Let us look at AgriFlex, which the party over there committed itself to during the last election. Liberals did as well, but we would have kept our word. All the Conservatives did with AgriFlex was put less money in over more time and did not allow the flexibility to do what farmers wanted it to do. In fact, the applications have now come out.
I believe it is designed to be a slush fund for the minister. Maybe the Minister of Agriculture and Agri-Food has learned from the Minister of Transport, Infrastructure and Communities that he could use a slush fund catered to people who support him and to Conservative ridings. However, that has nothing to do with the economic crisis in the farm community.

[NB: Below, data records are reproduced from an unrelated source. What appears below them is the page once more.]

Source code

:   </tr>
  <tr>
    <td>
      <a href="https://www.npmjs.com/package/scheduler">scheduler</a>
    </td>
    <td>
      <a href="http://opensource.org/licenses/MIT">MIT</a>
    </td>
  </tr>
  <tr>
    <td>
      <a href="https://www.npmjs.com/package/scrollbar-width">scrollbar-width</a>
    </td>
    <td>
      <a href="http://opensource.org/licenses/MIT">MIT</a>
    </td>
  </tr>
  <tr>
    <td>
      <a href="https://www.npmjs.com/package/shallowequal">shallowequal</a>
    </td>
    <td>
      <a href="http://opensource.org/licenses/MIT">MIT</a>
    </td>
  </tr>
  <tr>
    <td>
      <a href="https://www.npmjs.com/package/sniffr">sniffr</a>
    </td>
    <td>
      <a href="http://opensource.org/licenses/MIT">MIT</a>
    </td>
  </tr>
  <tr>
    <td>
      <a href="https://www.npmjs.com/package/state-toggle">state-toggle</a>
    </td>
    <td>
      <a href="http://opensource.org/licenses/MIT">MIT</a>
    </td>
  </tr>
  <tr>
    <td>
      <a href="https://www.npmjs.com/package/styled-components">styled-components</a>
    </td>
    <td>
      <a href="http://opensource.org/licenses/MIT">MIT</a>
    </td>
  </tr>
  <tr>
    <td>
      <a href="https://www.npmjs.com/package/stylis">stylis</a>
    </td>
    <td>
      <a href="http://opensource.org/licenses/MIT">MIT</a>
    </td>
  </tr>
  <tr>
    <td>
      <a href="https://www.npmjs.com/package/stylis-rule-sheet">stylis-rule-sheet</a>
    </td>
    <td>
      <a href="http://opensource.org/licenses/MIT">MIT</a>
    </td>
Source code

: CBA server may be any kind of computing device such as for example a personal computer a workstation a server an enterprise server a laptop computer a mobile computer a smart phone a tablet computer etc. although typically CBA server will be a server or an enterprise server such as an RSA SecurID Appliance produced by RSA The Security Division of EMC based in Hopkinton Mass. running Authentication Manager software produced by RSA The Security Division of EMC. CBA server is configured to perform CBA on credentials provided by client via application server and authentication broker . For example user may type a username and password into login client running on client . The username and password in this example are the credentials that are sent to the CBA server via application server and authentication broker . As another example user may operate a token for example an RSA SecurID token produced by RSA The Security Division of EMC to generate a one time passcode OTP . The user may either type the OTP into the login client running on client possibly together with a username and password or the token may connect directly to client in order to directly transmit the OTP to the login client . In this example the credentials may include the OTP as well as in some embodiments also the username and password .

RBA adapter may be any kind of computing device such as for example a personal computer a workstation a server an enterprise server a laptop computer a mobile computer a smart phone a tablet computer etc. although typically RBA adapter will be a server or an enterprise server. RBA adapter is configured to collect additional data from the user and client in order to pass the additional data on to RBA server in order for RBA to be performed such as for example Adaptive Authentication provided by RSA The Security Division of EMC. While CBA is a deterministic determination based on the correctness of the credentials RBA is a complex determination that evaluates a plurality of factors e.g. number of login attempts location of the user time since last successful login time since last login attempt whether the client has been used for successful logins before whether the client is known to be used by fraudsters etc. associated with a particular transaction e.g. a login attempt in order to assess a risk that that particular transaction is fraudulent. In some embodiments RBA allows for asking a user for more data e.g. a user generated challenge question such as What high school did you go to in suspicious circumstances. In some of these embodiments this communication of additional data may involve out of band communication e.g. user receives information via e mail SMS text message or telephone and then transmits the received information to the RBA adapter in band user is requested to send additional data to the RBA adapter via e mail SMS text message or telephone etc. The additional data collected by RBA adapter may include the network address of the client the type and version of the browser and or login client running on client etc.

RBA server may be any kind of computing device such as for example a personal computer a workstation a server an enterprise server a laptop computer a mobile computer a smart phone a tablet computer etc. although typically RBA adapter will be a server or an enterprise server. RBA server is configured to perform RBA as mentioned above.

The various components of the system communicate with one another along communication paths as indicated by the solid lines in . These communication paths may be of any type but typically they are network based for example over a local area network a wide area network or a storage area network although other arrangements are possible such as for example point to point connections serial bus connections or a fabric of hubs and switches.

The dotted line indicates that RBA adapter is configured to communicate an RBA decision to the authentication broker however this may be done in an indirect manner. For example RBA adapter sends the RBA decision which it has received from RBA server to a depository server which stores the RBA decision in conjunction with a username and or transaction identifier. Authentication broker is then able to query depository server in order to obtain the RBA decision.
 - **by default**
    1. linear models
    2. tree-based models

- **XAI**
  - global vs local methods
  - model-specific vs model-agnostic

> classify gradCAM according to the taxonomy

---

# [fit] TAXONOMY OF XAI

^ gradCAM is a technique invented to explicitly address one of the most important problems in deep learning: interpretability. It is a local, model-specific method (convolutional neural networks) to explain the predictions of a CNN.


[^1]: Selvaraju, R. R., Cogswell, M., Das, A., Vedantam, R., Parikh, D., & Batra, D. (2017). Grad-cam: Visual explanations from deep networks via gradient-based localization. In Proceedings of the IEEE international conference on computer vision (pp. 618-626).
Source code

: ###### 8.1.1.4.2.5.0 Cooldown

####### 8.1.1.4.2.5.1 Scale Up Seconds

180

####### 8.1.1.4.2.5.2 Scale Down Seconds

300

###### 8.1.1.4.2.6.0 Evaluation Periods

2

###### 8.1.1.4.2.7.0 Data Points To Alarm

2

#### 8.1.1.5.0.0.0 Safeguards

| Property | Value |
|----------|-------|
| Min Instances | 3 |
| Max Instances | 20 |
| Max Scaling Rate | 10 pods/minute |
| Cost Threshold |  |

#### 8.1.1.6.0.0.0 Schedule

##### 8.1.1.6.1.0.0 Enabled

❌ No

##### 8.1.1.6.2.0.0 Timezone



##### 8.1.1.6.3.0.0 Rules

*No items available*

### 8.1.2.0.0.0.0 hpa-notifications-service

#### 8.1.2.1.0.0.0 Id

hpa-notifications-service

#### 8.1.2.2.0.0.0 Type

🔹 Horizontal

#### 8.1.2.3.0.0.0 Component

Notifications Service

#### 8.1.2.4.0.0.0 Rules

Then there is AgriStability. Conservatives promised in 2006 that they would get rid of that awful CAIS program, that they would cancel it. They changed the name and replaced it with AgriStability. The only problem is that last year they changed how the calculations would be done and the cheques are now rolling out. They are 60% of what CAIS would have paid. How can people have confidence in the government? The fact of the matter is they cannot.
In Prince Edward Island, producers were promised by the government $12.4 million for weather-damaged crops. However, that money did not come out until it finally got delivered a year later. It was promised at the height of an election. As a result, a number of farmers did not get their crop in this spring. Worse yet, the government promised $6 million for the Atlantic beef plant for all of Atlantic Canada, and that money has not been delivered yet.
How can Canadians, how can farmers, have faith in a government like that? I say vote no confidence in the government.